Task directions - Copy out the text lines from every entry word for word, and leave the pictures out of your answer.

(Page images and their extracted text)
========================
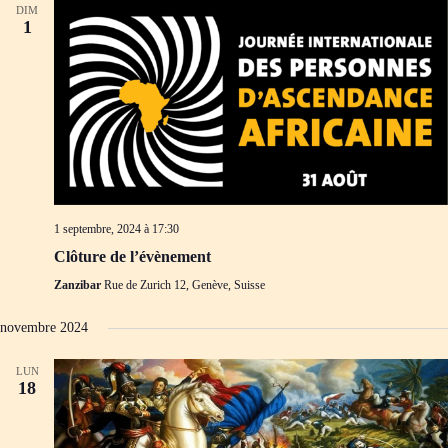
DIM
1
1 septembre, 2024 à 17:30
Clôture de l’évènement
Zanzibar
Rue de Zurich 12, Genève, Suisse
novembre 2024
LUN
18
========================
Finished exercise -
DIM
1
1 septembre, 2024 à 17:30
Clôture de l’évènement
Zanzibar
Rue de Zurich 12, Genève, Suisse
novembre 2024
LUN
18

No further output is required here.